Comparative Biology and the Search for Longevity-Associated Genes

One of the primary goals of the aging research community is to determine exactly how aging progresses from moment to moment at the detailed level of genes and cellular biochemistry. This is a sizable task, not particularly driven by any application in medicine, and will be only incrementally more advanced by the time that rejuvenation therapies based on the SENS model of damage repair are a going concern. The big advantage of the damage repair approach is that it bypasses the need to understand exactly how aging progresses: since the root cause damage is known, it is possible to make progress immediately and quantify the resulting benefits along the way.

If one was to go about searching for genetic contributions to longevity, however, then the method here is a decent way to go about it. The standard problem in this space is one of complexity and limited resources: there are a lot of genes, and only so many scientists with sufficient funding to look for the needles in the haystack. The researchers here reduce the size of the problem by comparing the genomes of closely related rodent species with varying life spans; the set of genetic differences, much smaller than an entire rodent genome, should include those genes most influential on life span.

As an adaption to different environments rodents have evolved a wide range of lifespans. While most rodents are short-lived, along several phylogenetic branches long-lived species evolved. This provided us a unique opportunity to search for genes that are associated with enhanced longevity in mammals. Towards this, we computationally compared gene sequences of exceptional long-lived rodent species (like the naked mole-rat and chinchilla) and short-lived rodents (like rat and mouse) and identified those which evolved exceptionally fast.
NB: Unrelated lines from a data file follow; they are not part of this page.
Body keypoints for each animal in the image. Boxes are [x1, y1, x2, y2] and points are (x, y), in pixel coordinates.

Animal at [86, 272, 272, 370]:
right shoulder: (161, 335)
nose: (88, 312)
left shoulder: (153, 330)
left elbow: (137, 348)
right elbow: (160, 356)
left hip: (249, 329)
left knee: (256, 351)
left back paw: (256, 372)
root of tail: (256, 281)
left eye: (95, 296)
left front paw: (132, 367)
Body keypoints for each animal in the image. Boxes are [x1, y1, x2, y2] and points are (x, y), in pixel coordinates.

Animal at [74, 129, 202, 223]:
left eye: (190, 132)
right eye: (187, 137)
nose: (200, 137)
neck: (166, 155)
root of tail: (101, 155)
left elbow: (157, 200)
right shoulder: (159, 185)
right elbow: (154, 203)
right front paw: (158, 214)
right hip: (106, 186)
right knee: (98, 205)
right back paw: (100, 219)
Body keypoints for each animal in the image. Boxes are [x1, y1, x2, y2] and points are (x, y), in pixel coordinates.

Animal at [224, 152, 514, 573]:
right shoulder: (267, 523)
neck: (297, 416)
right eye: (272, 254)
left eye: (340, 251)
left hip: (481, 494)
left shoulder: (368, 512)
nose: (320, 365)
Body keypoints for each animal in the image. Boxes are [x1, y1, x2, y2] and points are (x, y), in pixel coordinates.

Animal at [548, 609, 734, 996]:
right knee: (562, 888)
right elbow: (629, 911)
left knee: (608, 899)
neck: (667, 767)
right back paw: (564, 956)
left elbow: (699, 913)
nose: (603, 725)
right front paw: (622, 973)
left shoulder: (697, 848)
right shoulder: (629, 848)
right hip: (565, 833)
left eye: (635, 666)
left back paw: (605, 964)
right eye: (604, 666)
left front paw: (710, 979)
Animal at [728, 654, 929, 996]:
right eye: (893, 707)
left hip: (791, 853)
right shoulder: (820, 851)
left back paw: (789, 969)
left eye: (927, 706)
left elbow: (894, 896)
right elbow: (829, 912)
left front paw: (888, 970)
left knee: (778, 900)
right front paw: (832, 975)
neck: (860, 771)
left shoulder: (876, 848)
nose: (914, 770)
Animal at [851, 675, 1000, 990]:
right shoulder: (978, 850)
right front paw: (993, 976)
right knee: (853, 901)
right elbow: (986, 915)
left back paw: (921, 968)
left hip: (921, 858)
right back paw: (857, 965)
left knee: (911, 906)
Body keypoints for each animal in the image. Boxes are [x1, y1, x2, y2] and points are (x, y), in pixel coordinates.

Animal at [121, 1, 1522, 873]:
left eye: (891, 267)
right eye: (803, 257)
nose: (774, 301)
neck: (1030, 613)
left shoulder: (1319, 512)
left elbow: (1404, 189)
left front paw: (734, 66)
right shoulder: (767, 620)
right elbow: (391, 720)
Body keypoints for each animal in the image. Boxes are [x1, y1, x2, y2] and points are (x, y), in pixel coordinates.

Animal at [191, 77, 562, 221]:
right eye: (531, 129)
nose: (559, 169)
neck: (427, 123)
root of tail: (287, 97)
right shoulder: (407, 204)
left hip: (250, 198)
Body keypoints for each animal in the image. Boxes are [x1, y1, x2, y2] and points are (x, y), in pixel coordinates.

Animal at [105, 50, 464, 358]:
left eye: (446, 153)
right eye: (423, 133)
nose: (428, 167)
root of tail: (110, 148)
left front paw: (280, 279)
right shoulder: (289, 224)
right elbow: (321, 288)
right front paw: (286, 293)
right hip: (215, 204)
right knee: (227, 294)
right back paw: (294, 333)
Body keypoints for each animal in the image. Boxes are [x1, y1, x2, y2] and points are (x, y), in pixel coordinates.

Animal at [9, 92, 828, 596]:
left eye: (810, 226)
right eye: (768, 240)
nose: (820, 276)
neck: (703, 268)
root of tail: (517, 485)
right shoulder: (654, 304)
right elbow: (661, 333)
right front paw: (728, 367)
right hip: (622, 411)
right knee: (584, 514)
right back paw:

As natural selection acts in parallel on a multitude of phenotypes, only a subset of the identified genes is probably associated with enhanced longevity.

A set of 250 identified positively selected genes (PSGs) in liver tissue exhibited a highly significant pattern of down-regulation in the long-lived naked mole-rat and up-regulation in the short-lived rat, fitting the antagonistic pleiotropy theory of aging. Moreover, we found the PSGs to be enriched for genes known to be related to aging. Among these enrichments were "cellular respiration" and "metal ion homeostasis", as well as functional terms associated with processes regulated by the mTOR pathway: translation, autophagy, and inflammation. Remarkably, among PSGs are RHEB, a regulator of mTOR, and IGF1, both central components of aging-relevant pathways, as well as genes yet unknown to be aging-associated but representing convincing functional candidates, e.g. RHEBL1, AMHR2, PSMG1 and AGER.

We conclude that lifespan extension in rodents can be attributed to changes in their defense against free radicals, iron homeostasis as well as cellular respiration and translation as central parts of the growth program. This confirms aging theories assuming a tradeoff between fast growth and long lifespan. Moreover, our study offers a meaningful resource of targets, i.e. genes and specific positions therein, for functional follow-up studies on their potential roles in the determination of lifespan-regardless whether they are currently known to be aging-related or not.